Теперь он шел мимо низких кирпичных домов с запущенными дворами, выстроенных вплотную друг к другу. На тротуарах росли платаны, железный ошейник охватывал их рахитичные стволы, и жалкие люди вяло шевелились, занятые своим делом, которое было — сон. Большинство из них были негры, все они были слугами властителей. Может быть, их пошлют на войну, они будут искалечены сами и будут калечить других. Но в них было спокойствие, в них было то спокойствие, что скрывается за войной, как жизнь скрывается за смертью. Они были — сон. Сон, который вдруг может прерваться…
Маркэнду стало легко. Он все еще был одинок, как может быть одинок не имеющий тела. Но в его одиночестве не было отчаяния; оно, казалось, нашло успокоение; оно, казалось, спало, как Тони в первый день своей жизни, после нескольких минут, закрыл глаза и заснул.
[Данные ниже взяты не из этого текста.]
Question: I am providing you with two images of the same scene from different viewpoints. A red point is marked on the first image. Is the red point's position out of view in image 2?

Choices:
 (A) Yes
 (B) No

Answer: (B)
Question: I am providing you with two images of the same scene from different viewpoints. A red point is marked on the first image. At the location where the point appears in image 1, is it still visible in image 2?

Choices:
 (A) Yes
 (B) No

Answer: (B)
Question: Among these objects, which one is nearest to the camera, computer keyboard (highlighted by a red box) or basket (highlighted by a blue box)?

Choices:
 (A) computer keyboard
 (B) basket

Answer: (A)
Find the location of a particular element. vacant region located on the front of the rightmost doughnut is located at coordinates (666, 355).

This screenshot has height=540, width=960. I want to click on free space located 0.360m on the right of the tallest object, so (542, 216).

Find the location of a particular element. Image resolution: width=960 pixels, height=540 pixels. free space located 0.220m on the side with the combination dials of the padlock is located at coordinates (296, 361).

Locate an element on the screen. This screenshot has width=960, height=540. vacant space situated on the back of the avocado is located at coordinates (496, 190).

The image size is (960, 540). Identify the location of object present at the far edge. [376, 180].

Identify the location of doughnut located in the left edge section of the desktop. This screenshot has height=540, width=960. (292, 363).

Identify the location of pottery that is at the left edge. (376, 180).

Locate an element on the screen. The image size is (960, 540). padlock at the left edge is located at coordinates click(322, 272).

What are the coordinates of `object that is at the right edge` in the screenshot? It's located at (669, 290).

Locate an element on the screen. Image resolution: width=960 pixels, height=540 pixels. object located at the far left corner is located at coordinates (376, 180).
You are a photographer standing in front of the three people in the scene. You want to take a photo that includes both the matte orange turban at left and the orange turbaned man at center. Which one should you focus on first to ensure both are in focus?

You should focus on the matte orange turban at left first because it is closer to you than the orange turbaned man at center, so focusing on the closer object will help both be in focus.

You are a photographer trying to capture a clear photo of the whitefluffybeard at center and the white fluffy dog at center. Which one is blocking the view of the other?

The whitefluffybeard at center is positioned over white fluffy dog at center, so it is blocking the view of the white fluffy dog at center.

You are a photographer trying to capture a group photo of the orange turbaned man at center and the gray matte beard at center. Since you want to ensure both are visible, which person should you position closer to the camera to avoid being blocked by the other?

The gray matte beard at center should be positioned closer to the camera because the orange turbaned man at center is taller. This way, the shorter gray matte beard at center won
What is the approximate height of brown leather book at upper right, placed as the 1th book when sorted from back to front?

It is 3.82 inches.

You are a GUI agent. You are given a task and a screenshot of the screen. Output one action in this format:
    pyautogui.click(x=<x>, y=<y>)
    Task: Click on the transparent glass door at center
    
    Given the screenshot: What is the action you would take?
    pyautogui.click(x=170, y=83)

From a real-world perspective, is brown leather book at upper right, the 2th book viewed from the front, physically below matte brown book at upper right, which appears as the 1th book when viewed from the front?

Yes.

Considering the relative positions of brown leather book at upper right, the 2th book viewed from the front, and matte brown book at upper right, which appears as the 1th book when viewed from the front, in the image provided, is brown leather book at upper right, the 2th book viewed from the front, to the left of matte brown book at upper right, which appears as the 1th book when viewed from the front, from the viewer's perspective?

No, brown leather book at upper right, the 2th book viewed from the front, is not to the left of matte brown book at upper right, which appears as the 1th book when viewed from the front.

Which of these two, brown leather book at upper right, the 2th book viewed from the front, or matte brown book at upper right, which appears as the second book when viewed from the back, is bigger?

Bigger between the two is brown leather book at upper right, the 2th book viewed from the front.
По всему ряду домов в полуподвальных этажах, чуть выступавших над уровнем тротуара, были лавки: бакалейная, готовое платье, цирюльня («выпрямление волос»), закусочная, при виде которой Маркэнд понял, что он голоден. Он чувствовал, что голоден, и больше ничего. Он увидел выщербленные плитки тротуара, по которым ступал, три ступени вниз, дверь, которую он отворил. Три негра ели за одним из столиков. Маркэнд сел за другой, увидел объявление: «Бобовый суп — пять центов», заказал себе порцию и принялся есть.
— Да? — нетерпеливо сказал Реннард в трубку, и выражение его лица стало кислым. — Мистера Реннарда пот дома, — сказал он. — Мистера Реннарда нет дома ни для кого, кроме мистера Дэвида Маркэнда. Поняли?.. Запишите себе. — Он бросил трубку.
Он посмотрел на часы. Вслух сказал:
— За это время можно было проехать на такси в Александрию и обратно. Он пошел, вероятно, пешком. Он _должен был_ пойти пешком. Подождем еще полчаса.
Чтобы обмануть, если не преодолеть свое нетерпение, Реннард побрился, принял ванну и оделся: жемчужно-серая сорочка, темный двубортный костюм, изумрудный галстук. О завтраке он забыл.
Он посмотрел на часы: еще час прошел. Он справился по телефону. Его вопрос был нелеп, и он презирал себя за то, что задал его, и ненавидел Маркэнда, заставившего его задать этот вопрос.